Good point! There is a messiness here that makes it easier to see the challenges than clear paths forward. In part, I imagine, because of the various and disparate goals of players across the system!

Thanks for the comments Lisa, and in essence yes, I think withdrawing support for hybrid means publishers either have to revert back to subscriptions, or push on in the direction of gold OA. In some cases it might be that subscriptions are the only viable option – particularly for highly selective journals, as Alison notes. In practice, though, I think we will see a lot of the spend currently going on hybrid APCs get wrapped up into offsetting/read-and-publish deals, though some at least may be diverted into APCs for full OA journals. Offsetting deals could move things along a little further, but it’s by no means clear how they will work at scale, and particularly who foots the bill if large swathes of content start to become OA in a subscription journal. European libraries (and perhaps some US ones going forward) are pushing hard to contain costs whilst simultaneously making more content OA, but other parts of the world may then start to expect subscription reductions, or even consider cancellations, in light of the growing proportion of OA content.

Thanks, Rob, for highlighting some of the challenges with hybrid.
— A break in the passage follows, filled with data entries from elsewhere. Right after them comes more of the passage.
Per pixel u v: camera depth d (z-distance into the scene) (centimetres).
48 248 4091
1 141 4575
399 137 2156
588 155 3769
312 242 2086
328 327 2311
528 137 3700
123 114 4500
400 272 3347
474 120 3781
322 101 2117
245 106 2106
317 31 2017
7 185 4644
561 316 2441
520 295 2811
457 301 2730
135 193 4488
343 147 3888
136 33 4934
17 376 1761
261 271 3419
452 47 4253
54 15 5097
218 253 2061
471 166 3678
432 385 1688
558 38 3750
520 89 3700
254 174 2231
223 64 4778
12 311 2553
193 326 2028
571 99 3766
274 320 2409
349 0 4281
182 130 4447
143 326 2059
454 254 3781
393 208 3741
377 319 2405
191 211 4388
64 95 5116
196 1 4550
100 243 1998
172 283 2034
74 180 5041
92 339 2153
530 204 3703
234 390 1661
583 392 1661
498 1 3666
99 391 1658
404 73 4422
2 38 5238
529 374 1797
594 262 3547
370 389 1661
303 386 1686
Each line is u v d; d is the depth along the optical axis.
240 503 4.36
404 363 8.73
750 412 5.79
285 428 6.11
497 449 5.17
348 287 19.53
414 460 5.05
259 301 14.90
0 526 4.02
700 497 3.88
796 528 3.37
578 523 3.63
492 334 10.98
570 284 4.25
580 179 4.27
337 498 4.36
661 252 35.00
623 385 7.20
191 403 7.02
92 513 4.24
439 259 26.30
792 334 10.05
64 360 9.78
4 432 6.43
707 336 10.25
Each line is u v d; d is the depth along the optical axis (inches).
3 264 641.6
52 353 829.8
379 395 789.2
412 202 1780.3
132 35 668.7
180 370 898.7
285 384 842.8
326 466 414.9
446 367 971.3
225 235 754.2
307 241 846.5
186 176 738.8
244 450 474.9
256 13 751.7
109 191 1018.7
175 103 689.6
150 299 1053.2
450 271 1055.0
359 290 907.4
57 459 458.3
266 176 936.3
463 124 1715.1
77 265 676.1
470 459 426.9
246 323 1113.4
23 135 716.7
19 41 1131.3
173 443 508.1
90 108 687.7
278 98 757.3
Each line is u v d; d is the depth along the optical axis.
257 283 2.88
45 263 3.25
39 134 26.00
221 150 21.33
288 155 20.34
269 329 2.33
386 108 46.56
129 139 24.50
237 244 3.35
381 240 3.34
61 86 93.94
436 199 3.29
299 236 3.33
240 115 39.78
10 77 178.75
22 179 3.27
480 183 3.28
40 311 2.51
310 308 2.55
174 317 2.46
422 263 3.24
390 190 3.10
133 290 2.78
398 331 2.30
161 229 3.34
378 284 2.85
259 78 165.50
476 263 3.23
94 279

There are a couple of additional issues worth raising in this context that haven’t yet been mentioned explicitly. The first is that one of the reasons driving demand for greater transparency is the hybrid journal APCs are, for the most part, significantly higher than those of gold APC journals. Those footing the bill – not unreasonably – would like to understand that. The second is to note a critical cost that is all too rarely acknowledged or costed, and that is the cost of selectivity. Traditional, highly selective journals – including those published by PLOS – incur expense from the number of papers rejected, increasing per paper cost significantly. That’s really a key issue for the scientific community to grapple with – everyone wants the prestige that comes with selectivity, but no one wants to pay for it.

There is an economic side to the open access debate and it’s part of some general trends. Quite simply, people want stuff for free, or for almost nothing, and various forms of deregulation cater to this. In the travel field, for example, think of Uber drivers over taxi drivers, B&Bs over hotels, even free tour guides (via sites like showaround.com) over professionals. Because of the ease with which an ebook can be pirated, and because Amazon’s book preview feature has been hacked (when you read inside a print volume you’re reading a PDF), I have not authorized my publisher to issue ebooks or digital previews (PDFs) of my academic monographs.

The challenges confronting scholarly publishing are part of a wider problem. Open access is great, but somebody has to be paid for their work once in a while.

Agreed, but even if that element were removed from the equation the fares would probably compare favorably to taxi fares in most major cities. Uber drivers don’t pay high registration fees and other costs taxi drivers have to pay. Open access in publishing is trickier to start because freedom of expression (or publishing) is an easy “moral” card to play, not that I’d compare a PDF on a website to an 18th-century printing press!

My point was that even when something appears to be “free” or “cheap”, there is usually still someone paying the bills. With Uber, it’s the investors paying for more than half the costs of your ride. Not sure there’s an equivalent willing to cover publication costs for authors.